En plus de ces sections, le ZFF compte également de nombreux programmes parallèles à la cohérence pas toujours défendable et au nombre de films constamment variables. Le festival cumule ainsi cette année plusieurs petits focus, tels que ces « Windows » sur Hong-Kong ou sur le festival de San Sebastián, chacun constitué de quatre films seulement. Un nombre ridicule, surtout comparé à la quantité assommante des galas précités.

Qui plus est, le contenu de la « Window : San Sebastián » surprend lorsque l’on sait que la moitié des films retenus ne sont pas véritablement originaires du festival espagnol. El Club de Pablo Lorrain fut ainsi présenté à la prestigieuse Berlinale en février dernier – où le film remporta par ailleurs l’Ours d’Argent, Grand Prix du Jury – tandis que El Apóstata fit sa première au Festival de Toronto. Deux sur quatre, c’est dur.

… et racoleuse

Le programme le plus fâcheux de cette année reste « Nouvelle Vague au féminin », dont son racolage n’égale que l’impertinence de son existence. Face à l’importance historique de ce mouvement artistique et politique initié à la fin des années 1950 par Godard et consorts dont l’impact se ressent encore aujourd’hui, l’affiliation faite ici apparaît comme un affront tapageur et de mauvais goût.

Le problème majeur de cette sélection du ZFF ne se trouve pas tant dans le choix des cinéastes (certaines réalisatrices retenues n’appartiennent pas à la même génération et œuvrent dans le milieu depuis de nombreuses années) ni même dans la qualité des films retenus, mais dans la volonté du festival de voir un mouvement filmique là où il n’y en a pas et où aucune once d’idéologie commune transparaît.

Pire, cette catégorisation simpliste tend à provoquer l’effet inverse en invitant à percevoir une forme de marginalisation dans les productions de ces cinéastes.

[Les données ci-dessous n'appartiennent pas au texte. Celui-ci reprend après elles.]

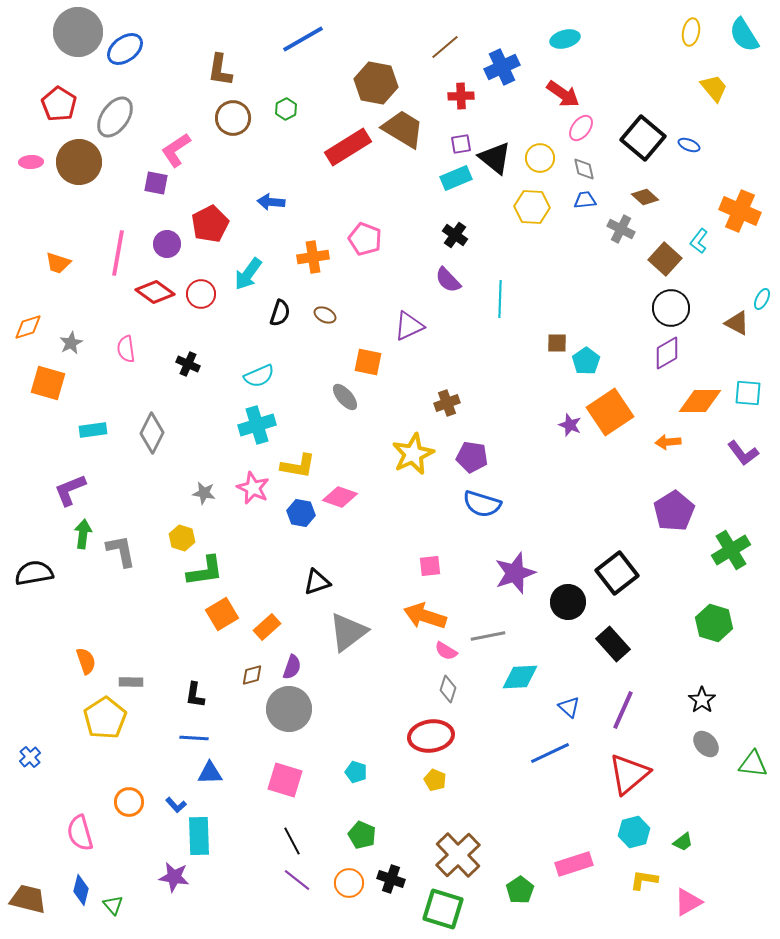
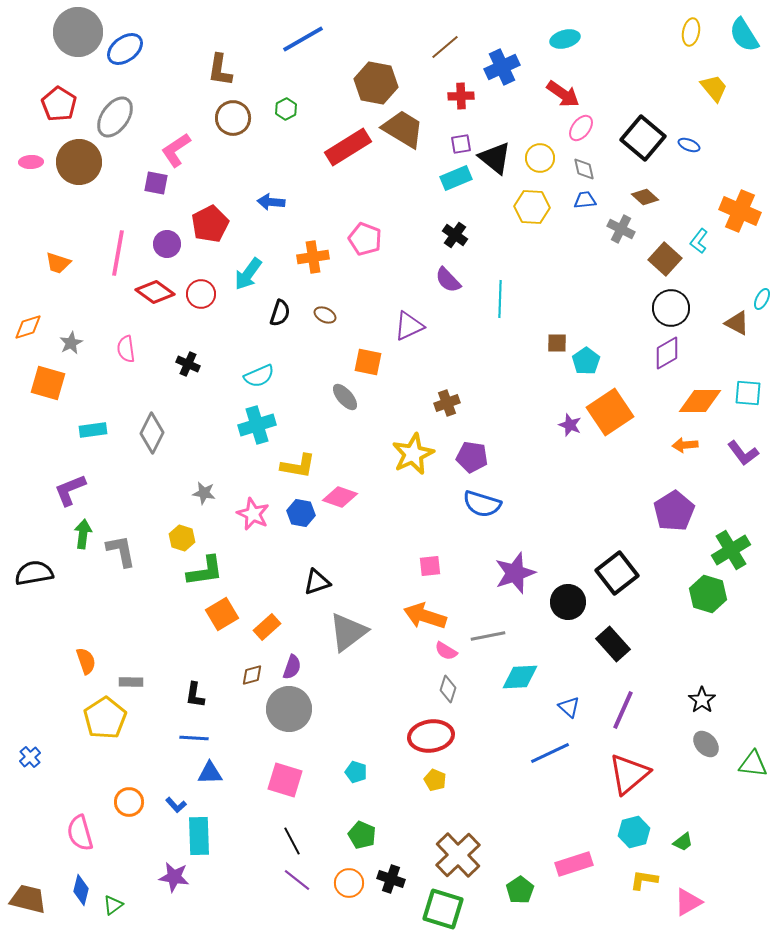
orange arrow at (668, 442): moved 17 px right, 3 px down
pink star at (253, 488): moved 26 px down
green hexagon at (714, 623): moved 6 px left, 29 px up
green triangle at (113, 905): rotated 35 degrees clockwise
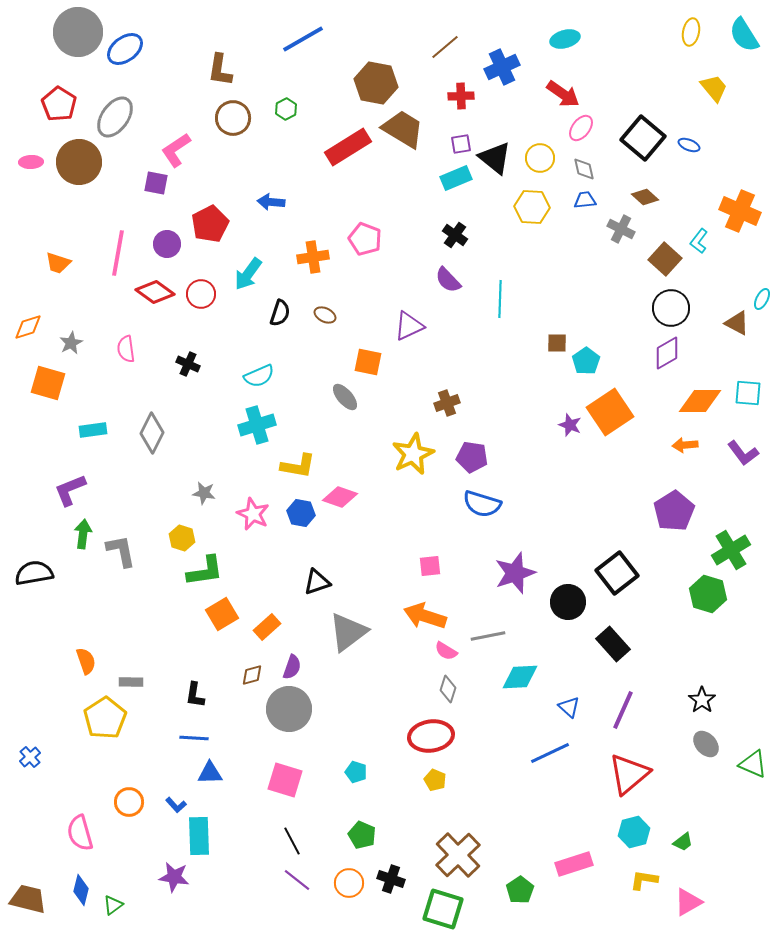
green triangle at (753, 764): rotated 16 degrees clockwise
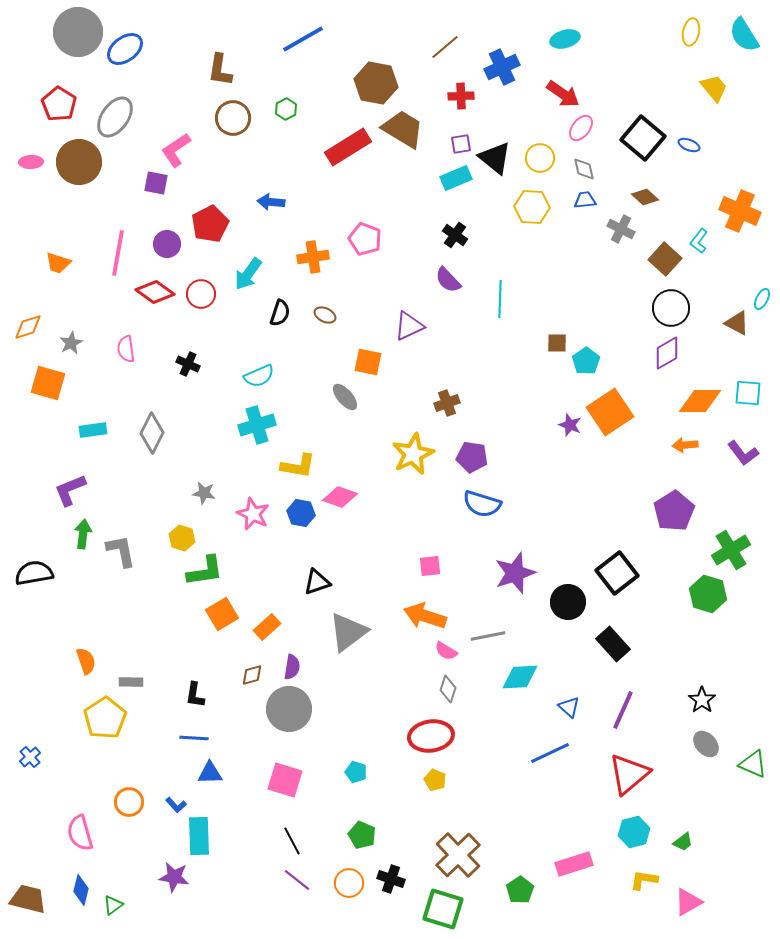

Finalement, à quand le « Nouveau cinéma suisse au féminin » avec une sélection de films d’Ursula Meier, Bettina Oberli, Séverine Cornamusaz et Andrea Staka?

Le focus sur le cinéma iranien représente le seul programme cohérent et solide de toute cette 11ème édition. L’on ne peut toutefois pas s’empêcher d’y percevoir une impression de réchauffé, de nombreux hommages et programmes spéciaux ayant été déjà faits autour de cette production nationale, tel que ce fut le cas en 2014 au Festival International du Film de Fribourg.

Au final?

Comme l’écrivait très justement Stéphane Gobbo dans Le Temps : au Zurich Film Festival, on rêve avant tout de glamour. Le cinéma passe en second plan – en témoigne la difficulté à trouver le palmarès à l’issue du festival – et devient une marchandise purement mercantile, noyée dans les strasses et les paillettes, voire quelque part dans la Limmat lors d’une soirée privée (voir ce-dessous). Nous ne sommes pas naïfs au point d’ignorer que l’industrie du cinéma est animée par l’argent, mais une forme d’indécence déplacée transparaît tant au ZFF que tous tenions à l’exposer ici.

Un journaliste américain tweetant son ZFF 2015.

Dans son ambition d’égaler Sundance ou Cannes, le ZFF devrait plutôt s’inspirer de la capacité de ces festivals à mettre en avant de nouveaux talents plutôt que de jouer à la surenchère de glamour. Peut-être qu’à ce moment-là le Zurich Film Festival aura la réputation qu’il s’efforce tant à acquérir. Pour l’instant, c’est pas encore ça.